Nella condizione di un popolo confinato nei ghetti, costretto a
misurarsi con i limiti imposti dall’odio e dall’avidità,
dall’ignoranza e dall’indifferenza è naturale vedere una
proiezione del futuro perché “la distanza è intenzionale come lo
è una legge, e l’oblio che ne segue. La distanza consente la
selezione mirata tra i derubati e i predoni, i contadini e i padroni
della terra, i cannibali e il cibo”. La linea è nitida, senza un
cedimento, senza forme consolatorie, nemmeno per rivendicare
un’appartenenza, nemmeno per salvare le apparenze, che ormai si
sbriciolano ogni giorno di più. Ta-Nehisi Coates sembra gridarlo,
mentre lo scrive in Tra me e il mondo: “La banalità della
violenza non può scusare l’America, perché l’America non fa
proclama di alcuna banalità. L’America si crede eccezionale, la
più grande e nobile delle nazioni mai esistita, un campione
solitario che si erge tra la bianca città della democrazia e i
terroristi, i despoti, i barbari e gli altri nemici della civiltà.

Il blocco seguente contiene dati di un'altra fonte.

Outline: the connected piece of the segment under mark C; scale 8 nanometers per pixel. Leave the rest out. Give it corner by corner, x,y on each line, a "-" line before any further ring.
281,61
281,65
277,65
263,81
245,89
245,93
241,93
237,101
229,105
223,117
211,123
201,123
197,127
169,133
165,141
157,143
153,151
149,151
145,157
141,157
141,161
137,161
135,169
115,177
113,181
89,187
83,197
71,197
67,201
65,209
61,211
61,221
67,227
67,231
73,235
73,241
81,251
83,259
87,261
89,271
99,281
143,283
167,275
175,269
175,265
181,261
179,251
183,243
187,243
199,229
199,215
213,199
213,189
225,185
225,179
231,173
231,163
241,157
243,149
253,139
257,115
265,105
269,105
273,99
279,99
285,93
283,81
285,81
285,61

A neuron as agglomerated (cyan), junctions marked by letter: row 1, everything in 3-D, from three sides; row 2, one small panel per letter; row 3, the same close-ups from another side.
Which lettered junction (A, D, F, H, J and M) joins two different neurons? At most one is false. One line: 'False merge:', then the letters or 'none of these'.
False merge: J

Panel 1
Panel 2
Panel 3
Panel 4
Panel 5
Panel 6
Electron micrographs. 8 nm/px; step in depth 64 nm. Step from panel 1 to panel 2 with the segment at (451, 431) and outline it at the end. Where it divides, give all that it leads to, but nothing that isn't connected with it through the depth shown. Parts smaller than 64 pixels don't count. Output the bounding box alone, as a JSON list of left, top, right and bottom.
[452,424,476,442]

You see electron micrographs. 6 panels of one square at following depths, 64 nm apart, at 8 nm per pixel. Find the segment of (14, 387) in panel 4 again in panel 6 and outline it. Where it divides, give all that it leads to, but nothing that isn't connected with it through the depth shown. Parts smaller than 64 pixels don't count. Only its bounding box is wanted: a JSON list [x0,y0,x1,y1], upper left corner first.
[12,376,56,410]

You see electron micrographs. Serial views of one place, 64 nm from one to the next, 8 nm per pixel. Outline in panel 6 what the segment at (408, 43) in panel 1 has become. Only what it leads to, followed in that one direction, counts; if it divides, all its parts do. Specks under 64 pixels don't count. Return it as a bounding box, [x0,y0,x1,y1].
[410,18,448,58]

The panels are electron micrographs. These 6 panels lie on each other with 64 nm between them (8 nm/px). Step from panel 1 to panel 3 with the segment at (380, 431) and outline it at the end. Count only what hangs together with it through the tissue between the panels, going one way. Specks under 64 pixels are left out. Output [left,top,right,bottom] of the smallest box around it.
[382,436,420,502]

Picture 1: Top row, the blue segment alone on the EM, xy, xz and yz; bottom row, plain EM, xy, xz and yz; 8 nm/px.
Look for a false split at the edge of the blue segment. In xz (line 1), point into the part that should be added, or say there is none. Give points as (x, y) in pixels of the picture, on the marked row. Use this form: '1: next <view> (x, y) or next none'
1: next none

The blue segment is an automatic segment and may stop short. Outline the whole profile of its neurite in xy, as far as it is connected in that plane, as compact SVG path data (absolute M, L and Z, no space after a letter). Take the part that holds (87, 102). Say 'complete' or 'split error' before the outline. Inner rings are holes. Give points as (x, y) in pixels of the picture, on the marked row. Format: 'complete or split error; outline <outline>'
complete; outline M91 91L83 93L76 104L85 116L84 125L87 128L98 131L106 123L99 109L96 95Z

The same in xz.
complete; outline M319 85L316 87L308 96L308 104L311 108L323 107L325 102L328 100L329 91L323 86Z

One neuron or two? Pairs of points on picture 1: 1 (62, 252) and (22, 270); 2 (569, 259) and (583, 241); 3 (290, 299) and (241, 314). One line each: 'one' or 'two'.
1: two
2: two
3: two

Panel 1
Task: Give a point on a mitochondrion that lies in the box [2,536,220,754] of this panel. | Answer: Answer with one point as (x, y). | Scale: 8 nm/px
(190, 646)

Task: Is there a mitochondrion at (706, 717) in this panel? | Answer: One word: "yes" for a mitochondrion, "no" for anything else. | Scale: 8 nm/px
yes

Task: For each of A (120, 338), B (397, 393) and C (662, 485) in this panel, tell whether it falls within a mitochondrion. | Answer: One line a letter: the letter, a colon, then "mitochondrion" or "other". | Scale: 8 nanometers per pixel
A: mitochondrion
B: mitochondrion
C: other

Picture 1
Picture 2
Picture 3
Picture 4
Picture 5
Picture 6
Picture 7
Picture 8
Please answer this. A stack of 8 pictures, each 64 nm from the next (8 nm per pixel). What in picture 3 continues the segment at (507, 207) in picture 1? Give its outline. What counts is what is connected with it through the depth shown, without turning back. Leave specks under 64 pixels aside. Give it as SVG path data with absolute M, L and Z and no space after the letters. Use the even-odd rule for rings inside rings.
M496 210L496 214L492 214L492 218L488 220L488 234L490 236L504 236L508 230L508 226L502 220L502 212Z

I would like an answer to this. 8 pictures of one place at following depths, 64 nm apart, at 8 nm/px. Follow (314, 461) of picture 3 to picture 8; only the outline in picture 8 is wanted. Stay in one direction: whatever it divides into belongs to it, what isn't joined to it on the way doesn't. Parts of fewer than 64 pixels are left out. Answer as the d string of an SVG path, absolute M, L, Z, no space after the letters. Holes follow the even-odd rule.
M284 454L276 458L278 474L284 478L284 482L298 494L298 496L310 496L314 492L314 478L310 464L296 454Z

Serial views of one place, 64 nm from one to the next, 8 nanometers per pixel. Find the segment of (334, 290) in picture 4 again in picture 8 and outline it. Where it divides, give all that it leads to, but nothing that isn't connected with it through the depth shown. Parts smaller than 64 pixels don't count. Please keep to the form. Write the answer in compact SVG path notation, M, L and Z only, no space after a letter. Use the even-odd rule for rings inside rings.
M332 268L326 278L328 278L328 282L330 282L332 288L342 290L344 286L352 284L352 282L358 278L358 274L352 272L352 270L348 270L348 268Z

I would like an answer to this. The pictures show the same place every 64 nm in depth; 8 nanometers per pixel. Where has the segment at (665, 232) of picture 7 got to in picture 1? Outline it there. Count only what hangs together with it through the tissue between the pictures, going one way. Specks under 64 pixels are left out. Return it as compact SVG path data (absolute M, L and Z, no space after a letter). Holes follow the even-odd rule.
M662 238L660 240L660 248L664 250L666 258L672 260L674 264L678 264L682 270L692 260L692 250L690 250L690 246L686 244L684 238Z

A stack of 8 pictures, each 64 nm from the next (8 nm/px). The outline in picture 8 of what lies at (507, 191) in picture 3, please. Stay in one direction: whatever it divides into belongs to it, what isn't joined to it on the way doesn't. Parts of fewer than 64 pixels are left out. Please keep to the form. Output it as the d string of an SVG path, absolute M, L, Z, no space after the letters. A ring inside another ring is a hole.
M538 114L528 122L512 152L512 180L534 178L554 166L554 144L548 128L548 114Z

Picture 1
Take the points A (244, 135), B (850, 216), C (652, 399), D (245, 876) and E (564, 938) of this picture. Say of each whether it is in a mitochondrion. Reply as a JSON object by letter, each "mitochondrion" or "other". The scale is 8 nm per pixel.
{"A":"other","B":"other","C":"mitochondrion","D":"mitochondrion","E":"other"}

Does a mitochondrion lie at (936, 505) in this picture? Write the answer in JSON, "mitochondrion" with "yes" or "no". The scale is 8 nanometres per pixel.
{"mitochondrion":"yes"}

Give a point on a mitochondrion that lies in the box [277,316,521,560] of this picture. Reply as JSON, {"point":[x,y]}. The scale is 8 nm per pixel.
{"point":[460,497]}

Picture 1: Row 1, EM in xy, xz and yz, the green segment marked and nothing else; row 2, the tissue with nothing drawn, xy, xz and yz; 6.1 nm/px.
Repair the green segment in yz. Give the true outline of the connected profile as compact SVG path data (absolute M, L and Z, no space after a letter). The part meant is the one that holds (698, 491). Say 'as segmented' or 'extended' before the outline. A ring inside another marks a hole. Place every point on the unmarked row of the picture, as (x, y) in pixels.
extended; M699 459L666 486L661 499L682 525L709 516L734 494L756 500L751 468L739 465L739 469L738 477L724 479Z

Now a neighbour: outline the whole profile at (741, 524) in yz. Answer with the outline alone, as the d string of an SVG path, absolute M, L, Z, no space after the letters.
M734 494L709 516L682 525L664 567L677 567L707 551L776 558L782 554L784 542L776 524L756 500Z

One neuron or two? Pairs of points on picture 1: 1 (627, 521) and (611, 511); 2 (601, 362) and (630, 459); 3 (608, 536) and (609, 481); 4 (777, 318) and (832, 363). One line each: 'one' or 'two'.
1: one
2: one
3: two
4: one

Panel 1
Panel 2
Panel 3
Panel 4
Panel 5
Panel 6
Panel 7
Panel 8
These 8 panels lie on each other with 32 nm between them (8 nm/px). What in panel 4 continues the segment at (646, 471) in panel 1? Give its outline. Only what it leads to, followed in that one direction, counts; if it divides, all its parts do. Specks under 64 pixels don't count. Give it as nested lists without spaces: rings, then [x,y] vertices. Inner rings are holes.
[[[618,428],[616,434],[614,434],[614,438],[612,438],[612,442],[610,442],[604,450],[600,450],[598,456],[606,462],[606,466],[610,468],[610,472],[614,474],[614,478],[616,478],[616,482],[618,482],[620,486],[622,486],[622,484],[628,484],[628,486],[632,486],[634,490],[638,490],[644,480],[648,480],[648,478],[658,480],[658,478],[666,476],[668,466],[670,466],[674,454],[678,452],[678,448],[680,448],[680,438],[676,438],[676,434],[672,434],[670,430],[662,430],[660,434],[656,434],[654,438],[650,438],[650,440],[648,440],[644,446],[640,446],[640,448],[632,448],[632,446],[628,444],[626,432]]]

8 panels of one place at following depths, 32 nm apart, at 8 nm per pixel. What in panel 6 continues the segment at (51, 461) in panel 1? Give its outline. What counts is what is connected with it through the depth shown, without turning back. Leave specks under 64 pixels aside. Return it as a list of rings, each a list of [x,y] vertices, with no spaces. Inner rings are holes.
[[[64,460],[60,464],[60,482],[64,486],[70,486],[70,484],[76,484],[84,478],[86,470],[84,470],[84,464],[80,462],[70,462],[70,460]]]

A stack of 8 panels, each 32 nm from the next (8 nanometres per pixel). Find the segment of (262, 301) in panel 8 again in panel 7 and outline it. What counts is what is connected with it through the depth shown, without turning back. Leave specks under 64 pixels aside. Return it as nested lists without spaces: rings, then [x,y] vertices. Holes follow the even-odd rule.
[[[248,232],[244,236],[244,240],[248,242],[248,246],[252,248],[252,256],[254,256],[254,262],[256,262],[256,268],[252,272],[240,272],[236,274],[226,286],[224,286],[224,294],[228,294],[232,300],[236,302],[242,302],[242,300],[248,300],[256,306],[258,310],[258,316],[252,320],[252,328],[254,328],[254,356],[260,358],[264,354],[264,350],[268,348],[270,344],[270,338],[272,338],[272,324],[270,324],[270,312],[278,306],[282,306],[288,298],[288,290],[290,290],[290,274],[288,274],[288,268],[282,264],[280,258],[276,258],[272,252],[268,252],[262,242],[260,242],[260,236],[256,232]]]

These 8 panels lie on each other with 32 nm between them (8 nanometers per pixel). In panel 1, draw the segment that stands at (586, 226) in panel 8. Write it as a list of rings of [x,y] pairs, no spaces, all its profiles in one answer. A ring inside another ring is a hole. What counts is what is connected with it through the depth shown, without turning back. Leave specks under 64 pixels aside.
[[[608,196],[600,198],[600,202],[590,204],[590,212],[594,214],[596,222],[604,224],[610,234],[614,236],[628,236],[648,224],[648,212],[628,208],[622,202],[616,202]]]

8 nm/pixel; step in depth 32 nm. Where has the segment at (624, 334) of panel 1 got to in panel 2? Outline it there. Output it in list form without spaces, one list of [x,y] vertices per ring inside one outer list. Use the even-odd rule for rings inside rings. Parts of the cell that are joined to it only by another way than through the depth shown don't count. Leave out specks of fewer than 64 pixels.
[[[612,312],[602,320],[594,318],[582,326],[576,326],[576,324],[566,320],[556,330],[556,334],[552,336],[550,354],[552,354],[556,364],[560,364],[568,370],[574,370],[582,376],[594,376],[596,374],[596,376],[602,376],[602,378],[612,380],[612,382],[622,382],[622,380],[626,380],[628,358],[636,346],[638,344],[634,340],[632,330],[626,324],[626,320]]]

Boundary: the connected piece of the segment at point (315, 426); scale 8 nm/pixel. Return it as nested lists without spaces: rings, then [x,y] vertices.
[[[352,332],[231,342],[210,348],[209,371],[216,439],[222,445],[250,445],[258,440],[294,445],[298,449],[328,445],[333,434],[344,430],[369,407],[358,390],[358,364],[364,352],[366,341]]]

Non si può sostenere di essere supereroi ma poi chiedere venia per
i propri errori umani”. La lettura è istintiva e immediata,
nonostante la complessità delle considerazioni di Ta-Nehisi Coates
perché la sua lucidità è un grido d’allarme, anche senza
volerlo: la tensione si scioglie soltanto quando ricorda la libertà
di un viaggio a Parigi, dove, nonostante l’invalicabile differenza
linguistica, si è potuto muovere alleggerito dall’angoscia di
essere identificato solo per il colore del suo corpo. Il perno, a cui
ruotano intorno tutte le frasi di Tra me e il mondo, è, di
fatto, la sospensione più o meno occulta di un diritto inalienabile
quale è l’habeas corpus. Ta-Nehisi Coates è soltanto un reporter,
non è un avvocato e nemmeno un giudice della corte suprema, ma è
proprio quello il solco scavato perché “gli americani hanno
letteralmente divinizzato la democrazia, eppure di tanto in tanto
l’hanno sfidata e oltraggiata, sebbene non se ne rendano del tutto
conto. Ma la democrazia è un dio misericordioso, e le eresie
dell’America, la tortura, il saccheggio, lo schiavismo, sono così
comuni negli individui e nelle nazioni che nessuno può
considerarsene immune” Se c’è una speranza è la consapevolezza
che “forse la lotta è tutto ciò che abbiamo perché il dio della
storia è ateo, e nulla del suo mondo è perché così deve essere”.
Non ci sono sconti, né al figlio, né a nessun altro. Anche davanti
a Ground Zero, l’epicentro del futuro, Ta-Nehisi Coates ricorda che
laggiù, a Manhattan, c’era il mercato degli schiavi di New York e
uomini e donne venivano venduti all’asta.